Fossil evidence suggests the orangutan once ranged throughout most of south east and mainland Asia, encompassing both high and lowland areas in the wet and seasonal tropics of modern day Vietnam, northern India and southern China (van Schaik & Delgado, 2000). Today, the orangutan is the only great ape found in Asia, and is found on just two islands, Borneo and Sumatra. Situated in the Malay/ Indonesian archipelago and both part of the large Sunda continental shelf, Borneo and Sumatra are two of the world’s largest islands, and are isolated from each other by the South China Sea.

Until relatively recently, the orangutan was classified as one species, with two distinctly different, in appearance and behavior, sub species, the Bornean orangutan (Pongo pygmaeus pygameus) and the Sumatran orangutan (Pongo pygmaeus abelii). However, recent analysis of mitochondrial DNA has shown that the genetic difference between the two sub-species reaches values that comfortably separate species in other animals, including chimpanzees and gorillas, and, as such, the orangutan has been elevated to having two distinct species, the Sumatran orangutan (Pongo abelii) and the Bornean orangutan (Pongo pygmaeus) (Goossens et al, 2009).

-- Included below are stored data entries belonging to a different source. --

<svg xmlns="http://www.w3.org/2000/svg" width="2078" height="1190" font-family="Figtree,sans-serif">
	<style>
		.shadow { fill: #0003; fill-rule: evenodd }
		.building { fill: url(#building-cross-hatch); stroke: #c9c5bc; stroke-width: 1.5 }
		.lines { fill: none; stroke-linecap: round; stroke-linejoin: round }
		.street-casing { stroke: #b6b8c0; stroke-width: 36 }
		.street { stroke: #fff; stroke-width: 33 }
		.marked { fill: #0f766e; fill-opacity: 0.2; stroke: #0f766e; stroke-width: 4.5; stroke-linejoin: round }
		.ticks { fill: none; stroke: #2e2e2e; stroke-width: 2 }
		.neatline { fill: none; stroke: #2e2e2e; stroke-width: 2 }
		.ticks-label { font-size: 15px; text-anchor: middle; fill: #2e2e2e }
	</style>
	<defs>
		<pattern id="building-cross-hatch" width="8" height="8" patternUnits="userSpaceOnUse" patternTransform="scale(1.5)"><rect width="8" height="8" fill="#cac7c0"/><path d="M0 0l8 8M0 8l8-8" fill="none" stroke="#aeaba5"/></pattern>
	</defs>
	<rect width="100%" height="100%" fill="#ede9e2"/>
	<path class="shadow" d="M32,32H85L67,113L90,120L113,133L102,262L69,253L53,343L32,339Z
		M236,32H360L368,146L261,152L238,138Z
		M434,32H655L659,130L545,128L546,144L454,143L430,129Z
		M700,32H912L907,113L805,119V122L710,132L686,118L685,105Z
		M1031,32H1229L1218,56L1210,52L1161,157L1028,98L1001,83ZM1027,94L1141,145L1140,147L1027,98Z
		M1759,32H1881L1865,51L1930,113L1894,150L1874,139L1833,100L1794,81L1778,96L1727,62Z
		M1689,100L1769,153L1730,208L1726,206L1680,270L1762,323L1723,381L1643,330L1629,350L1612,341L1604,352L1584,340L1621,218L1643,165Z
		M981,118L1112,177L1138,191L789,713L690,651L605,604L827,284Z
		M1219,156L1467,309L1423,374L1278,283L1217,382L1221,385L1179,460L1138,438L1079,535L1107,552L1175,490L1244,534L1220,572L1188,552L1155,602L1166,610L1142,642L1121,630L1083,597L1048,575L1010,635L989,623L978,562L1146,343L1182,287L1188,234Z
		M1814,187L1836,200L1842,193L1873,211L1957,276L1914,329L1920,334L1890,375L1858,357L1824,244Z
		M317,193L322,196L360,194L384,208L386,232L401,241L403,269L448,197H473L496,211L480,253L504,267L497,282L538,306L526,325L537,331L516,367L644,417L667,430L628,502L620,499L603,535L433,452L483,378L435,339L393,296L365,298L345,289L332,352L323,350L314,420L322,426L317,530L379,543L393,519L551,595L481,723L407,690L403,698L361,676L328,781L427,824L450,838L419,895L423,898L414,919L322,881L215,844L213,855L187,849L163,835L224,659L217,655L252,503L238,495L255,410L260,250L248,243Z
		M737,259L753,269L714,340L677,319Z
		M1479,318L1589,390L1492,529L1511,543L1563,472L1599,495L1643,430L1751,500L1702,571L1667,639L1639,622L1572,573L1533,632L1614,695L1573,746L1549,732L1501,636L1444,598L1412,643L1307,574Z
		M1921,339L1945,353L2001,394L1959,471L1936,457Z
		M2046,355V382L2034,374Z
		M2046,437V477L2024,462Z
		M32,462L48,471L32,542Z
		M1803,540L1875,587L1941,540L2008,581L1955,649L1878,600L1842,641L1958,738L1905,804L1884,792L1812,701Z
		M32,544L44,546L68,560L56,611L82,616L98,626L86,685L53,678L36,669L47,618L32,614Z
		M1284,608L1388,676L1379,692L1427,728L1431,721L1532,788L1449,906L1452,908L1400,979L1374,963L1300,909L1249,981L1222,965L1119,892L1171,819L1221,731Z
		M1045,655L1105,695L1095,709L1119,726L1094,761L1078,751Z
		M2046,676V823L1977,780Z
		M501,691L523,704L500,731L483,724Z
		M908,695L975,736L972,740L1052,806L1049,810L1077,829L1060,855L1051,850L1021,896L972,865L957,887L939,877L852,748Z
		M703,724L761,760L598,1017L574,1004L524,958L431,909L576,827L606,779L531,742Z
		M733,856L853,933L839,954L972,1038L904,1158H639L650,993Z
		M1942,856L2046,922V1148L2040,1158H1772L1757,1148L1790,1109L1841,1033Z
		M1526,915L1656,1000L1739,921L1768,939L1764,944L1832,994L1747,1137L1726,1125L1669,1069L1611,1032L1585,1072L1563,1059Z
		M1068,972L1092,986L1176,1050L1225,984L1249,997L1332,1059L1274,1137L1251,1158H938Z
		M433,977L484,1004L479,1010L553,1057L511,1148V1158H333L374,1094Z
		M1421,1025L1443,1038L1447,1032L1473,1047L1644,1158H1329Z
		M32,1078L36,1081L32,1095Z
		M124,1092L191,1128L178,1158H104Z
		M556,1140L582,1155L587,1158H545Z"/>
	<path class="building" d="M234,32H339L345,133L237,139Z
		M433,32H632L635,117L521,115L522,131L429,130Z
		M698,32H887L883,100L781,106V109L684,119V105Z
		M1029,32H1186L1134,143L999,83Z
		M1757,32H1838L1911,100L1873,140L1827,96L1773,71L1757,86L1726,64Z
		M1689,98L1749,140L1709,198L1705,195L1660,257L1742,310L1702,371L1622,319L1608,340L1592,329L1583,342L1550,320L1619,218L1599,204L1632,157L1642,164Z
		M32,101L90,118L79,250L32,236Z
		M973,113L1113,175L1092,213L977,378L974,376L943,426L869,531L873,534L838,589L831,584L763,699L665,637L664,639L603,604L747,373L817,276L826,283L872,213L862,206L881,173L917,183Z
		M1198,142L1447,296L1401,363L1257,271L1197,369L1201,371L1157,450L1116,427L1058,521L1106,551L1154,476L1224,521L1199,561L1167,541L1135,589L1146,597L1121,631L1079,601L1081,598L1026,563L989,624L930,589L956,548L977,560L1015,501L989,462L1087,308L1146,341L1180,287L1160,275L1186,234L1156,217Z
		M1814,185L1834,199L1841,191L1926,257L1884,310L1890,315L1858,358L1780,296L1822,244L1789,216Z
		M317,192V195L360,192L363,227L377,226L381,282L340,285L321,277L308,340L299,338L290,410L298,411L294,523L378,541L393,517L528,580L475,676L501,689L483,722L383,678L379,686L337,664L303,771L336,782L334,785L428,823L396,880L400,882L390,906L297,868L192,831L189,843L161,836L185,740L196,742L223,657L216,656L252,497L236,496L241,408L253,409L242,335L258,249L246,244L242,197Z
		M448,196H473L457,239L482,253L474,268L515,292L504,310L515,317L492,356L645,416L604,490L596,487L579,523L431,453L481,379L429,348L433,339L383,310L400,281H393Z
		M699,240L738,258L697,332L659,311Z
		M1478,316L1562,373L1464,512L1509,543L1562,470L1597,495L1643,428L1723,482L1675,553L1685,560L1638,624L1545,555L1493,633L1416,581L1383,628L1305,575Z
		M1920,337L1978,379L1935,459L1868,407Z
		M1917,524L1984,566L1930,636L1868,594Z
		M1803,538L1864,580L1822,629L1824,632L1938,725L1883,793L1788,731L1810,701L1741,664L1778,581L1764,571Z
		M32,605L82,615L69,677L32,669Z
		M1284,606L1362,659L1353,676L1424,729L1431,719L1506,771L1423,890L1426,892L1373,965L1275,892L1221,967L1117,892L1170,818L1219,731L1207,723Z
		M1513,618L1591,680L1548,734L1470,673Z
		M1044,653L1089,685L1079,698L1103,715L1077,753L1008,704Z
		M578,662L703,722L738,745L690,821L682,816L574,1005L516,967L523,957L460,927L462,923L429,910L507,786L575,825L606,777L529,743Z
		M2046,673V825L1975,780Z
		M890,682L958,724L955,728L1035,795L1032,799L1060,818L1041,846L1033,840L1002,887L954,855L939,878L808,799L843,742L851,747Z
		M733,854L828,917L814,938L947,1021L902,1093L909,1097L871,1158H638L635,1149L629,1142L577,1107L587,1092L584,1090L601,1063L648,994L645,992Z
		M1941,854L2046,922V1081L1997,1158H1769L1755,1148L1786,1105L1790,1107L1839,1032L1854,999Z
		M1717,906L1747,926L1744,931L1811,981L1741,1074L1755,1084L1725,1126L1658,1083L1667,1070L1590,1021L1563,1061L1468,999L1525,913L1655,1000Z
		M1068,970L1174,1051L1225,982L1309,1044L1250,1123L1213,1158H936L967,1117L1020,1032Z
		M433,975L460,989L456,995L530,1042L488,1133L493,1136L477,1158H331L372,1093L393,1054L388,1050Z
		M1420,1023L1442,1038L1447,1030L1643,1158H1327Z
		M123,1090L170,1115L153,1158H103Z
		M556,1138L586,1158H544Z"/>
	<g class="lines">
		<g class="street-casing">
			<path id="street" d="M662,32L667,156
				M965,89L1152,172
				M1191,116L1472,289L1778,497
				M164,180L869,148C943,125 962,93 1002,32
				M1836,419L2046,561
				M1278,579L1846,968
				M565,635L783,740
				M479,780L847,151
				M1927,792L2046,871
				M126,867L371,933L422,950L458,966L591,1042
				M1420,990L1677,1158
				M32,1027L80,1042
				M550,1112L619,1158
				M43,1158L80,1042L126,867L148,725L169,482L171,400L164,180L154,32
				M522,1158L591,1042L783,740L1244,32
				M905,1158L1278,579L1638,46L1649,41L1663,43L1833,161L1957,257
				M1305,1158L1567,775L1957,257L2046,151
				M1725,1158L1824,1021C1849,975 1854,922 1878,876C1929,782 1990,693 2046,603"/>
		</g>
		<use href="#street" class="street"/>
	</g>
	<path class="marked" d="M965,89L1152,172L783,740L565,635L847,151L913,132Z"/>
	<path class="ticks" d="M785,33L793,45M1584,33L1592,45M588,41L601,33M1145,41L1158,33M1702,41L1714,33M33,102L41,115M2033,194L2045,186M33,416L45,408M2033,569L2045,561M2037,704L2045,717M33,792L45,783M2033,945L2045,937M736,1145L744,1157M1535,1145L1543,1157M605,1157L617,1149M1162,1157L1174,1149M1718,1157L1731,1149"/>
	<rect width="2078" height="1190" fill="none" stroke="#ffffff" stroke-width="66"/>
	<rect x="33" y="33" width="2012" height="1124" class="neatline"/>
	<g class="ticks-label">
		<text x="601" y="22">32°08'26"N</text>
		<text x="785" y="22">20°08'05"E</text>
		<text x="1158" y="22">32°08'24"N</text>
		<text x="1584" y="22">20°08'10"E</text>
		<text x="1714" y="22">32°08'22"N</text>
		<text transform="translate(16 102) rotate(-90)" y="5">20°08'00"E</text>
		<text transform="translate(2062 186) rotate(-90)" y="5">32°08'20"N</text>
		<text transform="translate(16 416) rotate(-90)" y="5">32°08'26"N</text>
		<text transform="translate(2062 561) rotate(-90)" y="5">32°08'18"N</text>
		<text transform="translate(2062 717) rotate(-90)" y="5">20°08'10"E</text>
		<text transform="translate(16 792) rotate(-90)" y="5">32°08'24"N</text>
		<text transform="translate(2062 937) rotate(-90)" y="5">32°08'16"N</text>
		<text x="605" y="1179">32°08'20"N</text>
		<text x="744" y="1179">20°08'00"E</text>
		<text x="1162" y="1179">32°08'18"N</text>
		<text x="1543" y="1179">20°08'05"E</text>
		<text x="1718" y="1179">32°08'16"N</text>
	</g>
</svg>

Further studies have also shown that there are a number of sub-species of the Bornean orangutan, although the exact number is still disputed. Molecular data suggests the Bornean and Sumatran orangutans diverged between 2.7- 5 million years ago, and that the Bornean orangutan underwent a population expansion between 39,000-64,000 years ago, with the island’s rivers strongly determining migration routes and contributing to the genetic differences now seen in Bornean populations (Goossens et al, 2009).

There are currently two accepted sub-species, the Western Bornean orangutan (Pongo pygmaeus pygmaeus), which is found north of the Kapuas River in West Kalimantan in Indonesia, and in parts of west Sarawak in Malaysia, and the Southern Bornean orangutan (Pongo pygmaeus wurmbii) in south west Kalimantan, between the Kapuas and Barito rivers. A third population of orangutans south of the Mahakam River in East Kalimantan and in the Malaysian state of Sabah is either a third separate sub-species (pongo pygmaeus morio), or a separate population of the Western Bornean orangutan (Goossens et al, 2009).